Verfasst: 27.05.2008 07:14
von C. Koepfer
OK, sie hatten kein Metal,
http://de.youtube.com/watch?v=N_UGFLT0VMY
Wie ham die des bloß ausgehalten, damals...
:mammut2:

Verfasst: 27.05.2008 09:53
von ulfr
Im Prinzip hast Du Recht, Ragnar, dieses verfestigte Bild versuchen wir ja schon seit Jahr(zehnt)en aufzubrechen. Aber wenn das nicht mit einem gut ausgeleuchteten Steinbeil gelingt, dann auch nicht mit 3600 gut ausgeleuchteten Steinbeilen.
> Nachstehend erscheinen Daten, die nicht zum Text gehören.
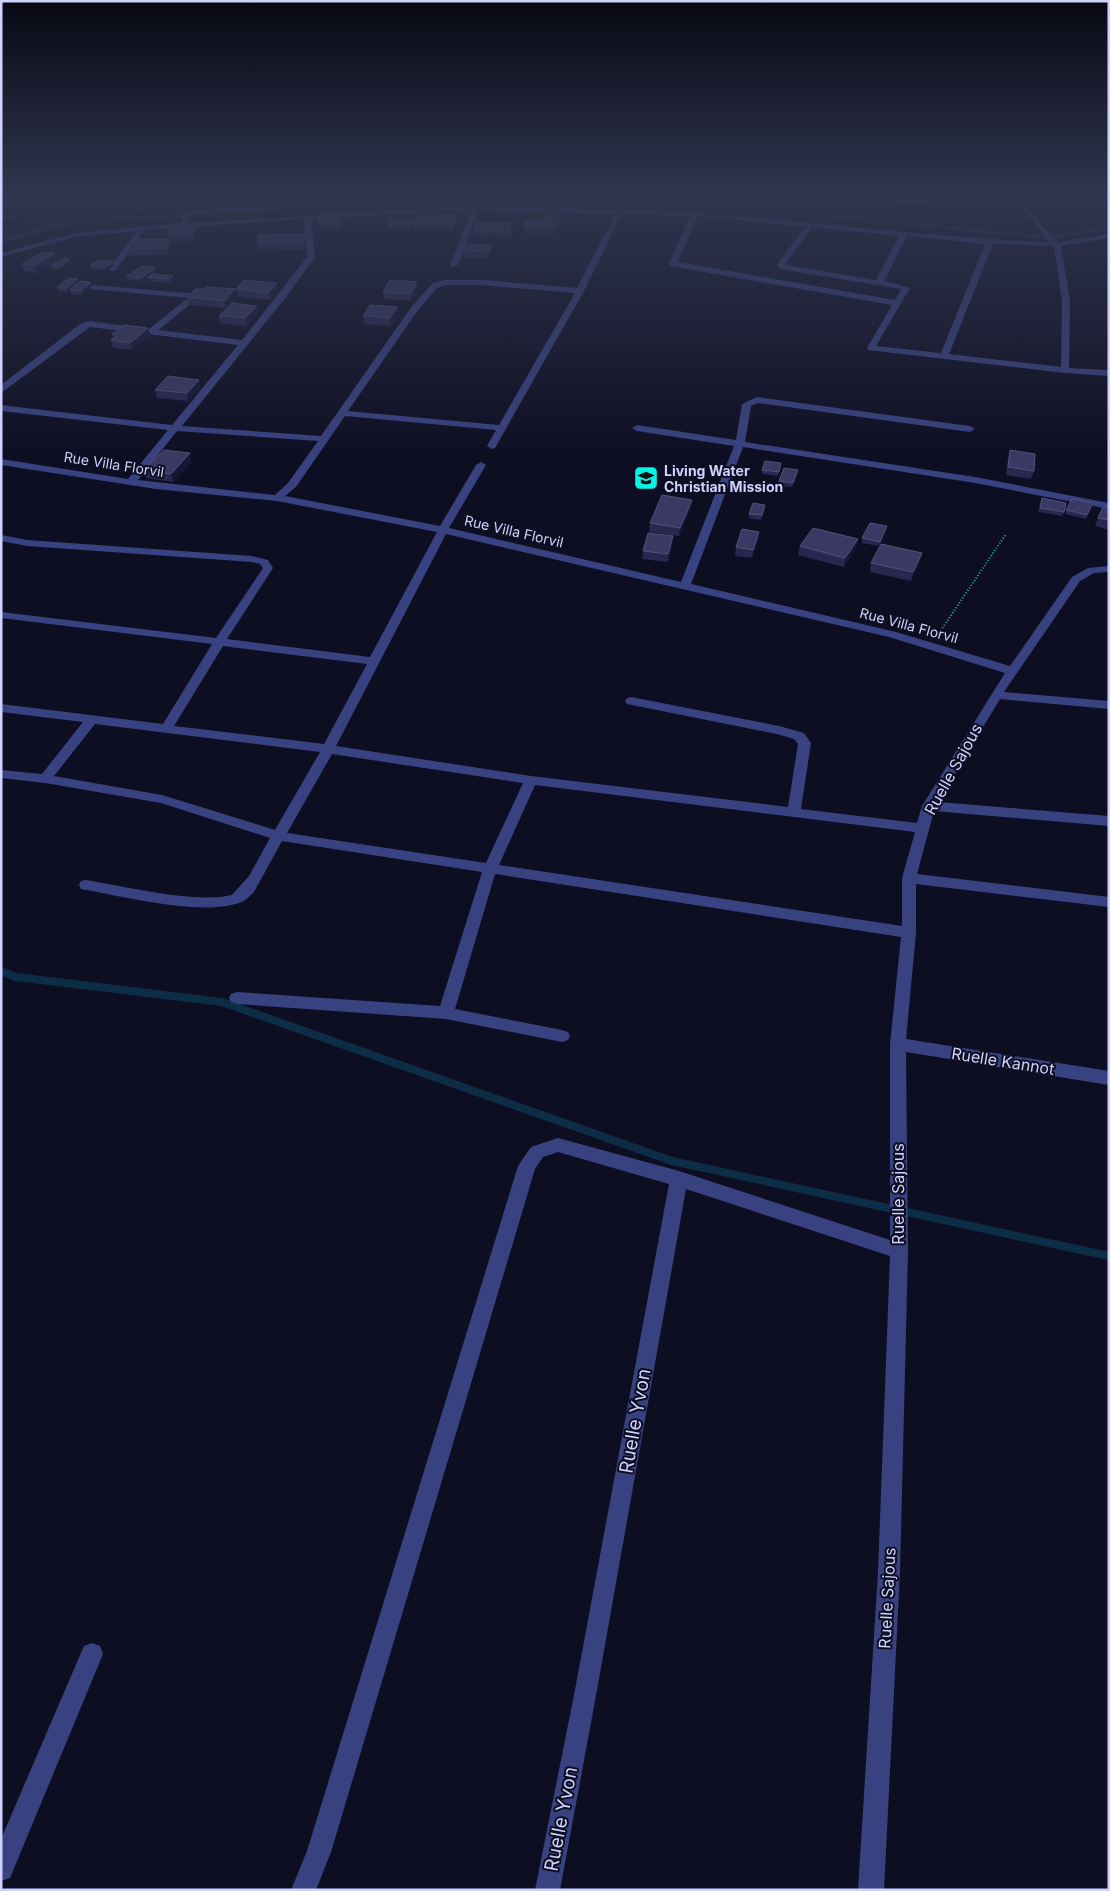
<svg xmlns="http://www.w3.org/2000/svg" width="1110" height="1891" font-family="Inter,sans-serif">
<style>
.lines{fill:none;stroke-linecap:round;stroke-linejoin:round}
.stream-far1{stroke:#0d2d47;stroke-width:4}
.stream{stroke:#0d2d47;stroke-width:8}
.path{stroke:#30b295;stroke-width:2;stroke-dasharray:1 2;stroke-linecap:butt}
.minor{fill:#394280;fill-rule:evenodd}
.wall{fill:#292750}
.shaded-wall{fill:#161536}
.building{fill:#3a3963;stroke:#52517b}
.labels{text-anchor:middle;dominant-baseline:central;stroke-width:4;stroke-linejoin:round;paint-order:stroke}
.far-street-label{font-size:14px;fill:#cfd1fe;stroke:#0e0e22}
.far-poi-label{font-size:14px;font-weight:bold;fill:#cfd1fe;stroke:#0e0e22;text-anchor:start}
.street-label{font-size:16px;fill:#cfd1fe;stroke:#0e0e22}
.near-street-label{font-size:19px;fill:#cfd1fe;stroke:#0e0e22}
</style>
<rect width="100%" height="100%" fill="#0e0e22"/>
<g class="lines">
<polyline class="stream-far1" points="1,241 54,226 91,220 407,203 728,205 1051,238 1109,227"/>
<polyline class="stream" points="1,971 16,977 222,1002 672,1161 1109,1256"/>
<g class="path">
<polyline points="1,218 19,216 53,195"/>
<polyline points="939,633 1006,534"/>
</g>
<g class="minor">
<path d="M390 195H410L406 197 363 202 188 215 189 223 475 206 617 210 622 199H625L629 201 624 210C767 214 907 237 1049 242L1023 209 786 197 782 195H823L1020 205 1016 195H1023C1031 212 1043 229 1059 242L1109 234V238L1061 246 1070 301 1069 368 1109 370V376L1065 373 868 350 867 348 892 305 670 266 669 264 690 216 622 214 584 291 495 448 492 449 487 446 496 430 345 416 296 487 285 496 440 526 476 465 481 462 486 465 449 528 681 582 734 446 637 431 632 428 637 425 736 440 742 404 757 397 970 426 975 429 970 432 758 403 751 406 745 442 975 477 1109 503V509L975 483 743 447 691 584 896 632 1010 666 1072 577 1088 568 1109 566V572L1094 573 1080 581 1004 692 1109 701V709L1000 699 938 802 1109 816V826L934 811 917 874 1109 897V907L916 884V933L906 1039 1109 1071V1085L906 1052 908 1251 900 1572 884 1890H858L878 1572 890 1256 686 1189 597 1690 560 1890H535L575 1690 669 1184 558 1152 543 1157 535 1169 331 1852 316 1890H291L307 1851 518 1166 531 1147 558 1138 679 1171 890 1240V1044L901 937 495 874 455 1009 562 1030 568 1032 570 1036 568 1040 562 1042 446 1019 237 1004 231 1002 229 998 231 994 237 992 440 1006 482 872 282 841 254 892C249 897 245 901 239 903 201 916 126 897 86 890L81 889 79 885 81 881 86 880C124 886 196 904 232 895L249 876 270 838 161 803 45 783 1 778V770L42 774 83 722 1 712V704L163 724 212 644 1 618V612L216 638 263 568 260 564 252 562 27 546 1 541V535L27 540 252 556 268 560 273 568 227 639 370 657 437 532 277 501 156 489 1 465V459L128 479 168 430 1 411V405L172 425 238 345 90 327 1 393V385L80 324 89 321 149 329 188 298 90 289 89 287 93 285 198 294V298L158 330 242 340 307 257 304 219 145 230 115 271H112L108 269 137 231 75 237 1 257V253L75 233 182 223 180 213 184 211ZM471 210 450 265 451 267 458 265 478 210 615 214 577 288 482 280H445L433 283 412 306 321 436 182 426 286 297 315 257 311 219ZM698 216 805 227 777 265 780 269 901 289 895 300 678 262ZM812 227 899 236 876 280 785 265ZM907 236 985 244 941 353 876 346 910 288 884 281ZM993 244 1054 246 1062 301 1061 367 949 354ZM445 285H482L575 293 499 425 348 411 418 310 436 289ZM177 431 318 441 288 483 275 495 138 480ZM446 534 889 637 1005 673 922 806 917 823 801 809 811 743 804 733 779 726 631 697 627 698 625 701 627 704 777 734 794 739 798 744 788 807 531 776 336 746ZM223 646 367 664 324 744 174 726ZM95 724 320 752 275 830 162 795 54 776ZM332 754 523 783 486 863 287 833ZM535 785 915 832 902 878V926L499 865Z"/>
<polygon points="92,1643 100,1646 103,1654 10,1878 1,1881 1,1839 84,1646"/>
</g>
</g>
<g class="wall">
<polygon points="256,195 268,195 267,197 256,197"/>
<polygon points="156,204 146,212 137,211 136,208"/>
<polygon points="339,212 341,229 320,230 319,213"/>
<polygon points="564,214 559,225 556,225 555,233 524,233 523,226 541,220 541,217"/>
<polygon points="412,222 411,228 388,228 388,224"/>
<polygon points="413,222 458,222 454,231 414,229"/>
<polygon points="196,223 197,230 193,241 171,241 172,246 168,255 130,256 128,249 169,239 168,234"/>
<polygon points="474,229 511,230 510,237 474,236"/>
<polygon points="306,234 307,241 305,250 259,251 257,244"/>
<polygon points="464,244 491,252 489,258 462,257 461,250"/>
<polygon points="55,254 57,261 36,273 24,271 22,264"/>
<polygon points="71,262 60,270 52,269 51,266"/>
<polygon points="90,265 114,266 105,271 91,268"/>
<polygon points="155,268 156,272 153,274 174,279 170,283 149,281 148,277 151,275 142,281 128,280 127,276"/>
<polygon points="78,279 79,282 91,282 92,286 82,295 71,294 70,290 68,292 58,291 57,287"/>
<polygon points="417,282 418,290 411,301 384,299 383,292"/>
<polygon points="277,283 278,291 269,300 238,297 236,289"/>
<polygon points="237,296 226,308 188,305 187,297"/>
<polygon points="257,306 259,313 246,326 220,323 219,316"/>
<polygon points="397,307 398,314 391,326 364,324 363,316"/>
<polygon points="148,328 150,335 132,350 113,348 111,340 113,338 112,334"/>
<polygon points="199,380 201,388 188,401 157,398 155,390"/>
<polygon points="1010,450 1034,471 1031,479 1006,475 1008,459"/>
<polygon points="192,462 173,482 146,478 143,470"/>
<polygon points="781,463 778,476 762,474 762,470"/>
<polygon points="797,474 792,487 778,486 779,481"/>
<polygon points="1042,498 1064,512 1062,516 1038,512"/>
<polygon points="692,500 691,508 679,536 649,532 650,523"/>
<polygon points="1093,503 1086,519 1065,514 1066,510"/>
<polygon points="1109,508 1109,530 1095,526 1098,518"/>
<polygon points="765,509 761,520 749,518 749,514"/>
<polygon points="886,531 879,546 862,543 862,538"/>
<polygon points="759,532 758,540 752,558 735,556 736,547"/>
<polygon points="673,544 668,562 642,559 643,551"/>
<polygon points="800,546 856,547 844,567 798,555"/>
<polygon points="922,553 920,561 911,581 870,572 871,563"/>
</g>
<g class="shaded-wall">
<polygon points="155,201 156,204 146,212 145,209"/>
<polygon points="564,207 564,214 559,225 559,218"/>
<polygon points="458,215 458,222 454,231 454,224"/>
<polygon points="196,223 197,230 193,241 192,234"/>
<polygon points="306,234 307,241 305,250 304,243"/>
<polygon points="170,239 172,246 168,255 166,248"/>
<polygon points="491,245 491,252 489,258 489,251"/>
<polygon points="55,254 57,261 36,273 33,266"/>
<polygon points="70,259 71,262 60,270 59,267"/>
<polygon points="113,262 114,266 105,271 104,268"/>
<polygon points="155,268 156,272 142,281 141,278"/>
<polygon points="173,276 174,279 170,283 169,279"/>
<polygon points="78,279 79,283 68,292 67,288"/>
<polygon points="91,282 92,286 82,295 81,291"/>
<polygon points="417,282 418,290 411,301 411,294"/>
<polygon points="277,283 278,291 269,300 268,293"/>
<polygon points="235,289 237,296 226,308 224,301"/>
<polygon points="257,306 259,313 246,326 245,318"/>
<polygon points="397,307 398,314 391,326 390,318"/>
<polygon points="148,328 150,335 132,350 130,343"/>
<polygon points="199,380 201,388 188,401 187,393"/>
<polygon points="190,453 192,462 173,482 171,474"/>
<polygon points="692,500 691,508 679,536 680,528"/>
<polygon points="887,526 886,531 879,546 880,542"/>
<polygon points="759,532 758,540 752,558 753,550"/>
<polygon points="673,536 673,544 668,562 668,554"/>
<polygon points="858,539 856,547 844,567 845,558"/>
<polygon points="922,553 920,561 911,581 913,572"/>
</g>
<g class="building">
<polygon points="146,200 155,201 145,209 136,208"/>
<polygon points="546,206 564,207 559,218 541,217"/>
<polygon points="339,212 340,222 319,223 319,213"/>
<polygon points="418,214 458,215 454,224 413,222"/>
<polygon points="389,218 412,218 411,224 388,224"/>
<polygon points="525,220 556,221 555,226 523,226"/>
<polygon points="475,222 511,223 510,230 474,229"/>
<polygon points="173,223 196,223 192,234 168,234"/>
<polygon points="306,234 304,243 257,244 259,235"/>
<polygon points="133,239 170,239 166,248 128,249"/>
<polygon points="464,244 491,245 489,251 461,250"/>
<polygon points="44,252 55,254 33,266 22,264"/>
<polygon points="63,258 70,259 59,267 51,266"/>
<polygon points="99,260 113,262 104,268 90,265"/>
<polygon points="142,266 155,268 141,278 127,276"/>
<polygon points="153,274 173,276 169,279 148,277"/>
<polygon points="69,278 78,279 67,288 57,287"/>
<polygon points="244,280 277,283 268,293 236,289"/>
<polygon points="390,280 417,282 411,294 383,292"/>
<polygon points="80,281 91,282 81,291 70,290"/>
<polygon points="207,287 235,289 224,301 187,297 195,289 204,289"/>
<polygon points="232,303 257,306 245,318 219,316"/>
<polygon points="370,305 397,307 390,318 363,316"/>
<polygon points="124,325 148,328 130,343 111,340 118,335 112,334"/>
<polygon points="168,376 199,380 187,393 155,390"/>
<polygon points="164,450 190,453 171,474 143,470"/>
<polygon points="1010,450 1035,454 1034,471 1008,467"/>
<polygon points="765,461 781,463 779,472 762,470"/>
<polygon points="784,468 798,470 793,483 779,481"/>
<polygon points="662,495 692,500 680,528 650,523"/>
<polygon points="1042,498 1066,503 1064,512 1040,508"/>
<polygon points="1072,499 1093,503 1087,515 1066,510"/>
<polygon points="753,503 765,505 762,515 749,514"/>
<polygon points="1103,507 1109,508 1109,520 1098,518"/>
<polygon points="870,523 887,526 880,542 862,538"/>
<polygon points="813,528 858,539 845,558 800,546"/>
<polygon points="742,529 759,532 753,550 736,547"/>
<polygon points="648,533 673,536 668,554 643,551"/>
<polygon points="881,544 922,553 913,572 871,563"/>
</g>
<linearGradient id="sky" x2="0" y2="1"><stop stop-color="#080813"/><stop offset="0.42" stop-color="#30364f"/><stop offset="1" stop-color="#30364f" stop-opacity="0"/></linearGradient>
<rect width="1110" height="460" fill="url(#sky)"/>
<defs>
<symbol id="school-square" viewBox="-11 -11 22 22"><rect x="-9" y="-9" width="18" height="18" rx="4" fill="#03f6e8" stroke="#0e0e22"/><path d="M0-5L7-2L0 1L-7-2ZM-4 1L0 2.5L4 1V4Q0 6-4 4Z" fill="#111"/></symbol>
</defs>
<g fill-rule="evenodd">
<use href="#school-square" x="632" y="464" width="28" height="28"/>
</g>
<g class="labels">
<g class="far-street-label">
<text transform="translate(114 464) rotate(9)">Rue Villa Florvil</text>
<text transform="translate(514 531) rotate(13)">Rue Villa Florvil</text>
<text transform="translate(909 625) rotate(15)">Rue Villa Florvil</text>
</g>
<g class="far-poi-label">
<text x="664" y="470">Living Water<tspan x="664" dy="16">Christian Mission</tspan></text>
</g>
<g class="street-label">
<text transform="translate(953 769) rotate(-61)">Ruelle Sajous</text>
<text transform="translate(1003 1061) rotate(9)">Ruelle Kannot</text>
<text transform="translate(898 1194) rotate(-90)">Ruelle Sajous</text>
<text transform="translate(887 1598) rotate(-87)">Ruelle Sajous</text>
</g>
<g class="near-street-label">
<text transform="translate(635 1421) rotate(-80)">Ruelle Yvon</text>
<text transform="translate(561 1819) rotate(-79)">Ruelle Yvon</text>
</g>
</g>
<rect width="1110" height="1891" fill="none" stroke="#cfd1fe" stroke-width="5"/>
</svg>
Auch hier wird der Betrachter/Besucher mit einer Inszenierung allein gelassen, die zwar ohne Frage künstlerisch ansprechend ist, aber ohne (Vor)Information kann er sich zu diesem Monumentalbild alles mögliche denken. Und die Halbwertszeit solcher Inszenierungen wird doch immer kürzer, mit jedem neuen Fund müssen wir uns von überkommenen Vorstellungen verabschieden, mal mehr, mal weniger. Vielleicht waren mehr als die Hälfte dieser Steingeräte gar nicht für die Holzbearbeitung bestimmt, sondern Waffen, Statussymbole, Zahlungsmittel... ? Die Erfahrung zeigt, dass der "Normal"besucher am ehesten etwas versteht, wenn er es gezeigt bekommt, am besten sogar selbst Hand anlegen darf, wie Konfuzius schon vor langer Zeit geschrieben hat. Deswegen stimme ich einer Inszenierung wie in Dresden (die ich leider selbst nicht gesehen habe) viel eher zu. Und wenn dann noch auf dem Museumshof ein Baum mit (bitte gerne rekonstruiertem) Steinwerkzeug zerlegt wird und diese Aktion entsprechend erklärend begleitet wird, verflüchtigt sich das Bild von grunzenden keulenschwingenden Dumpfbacken am schnellsten.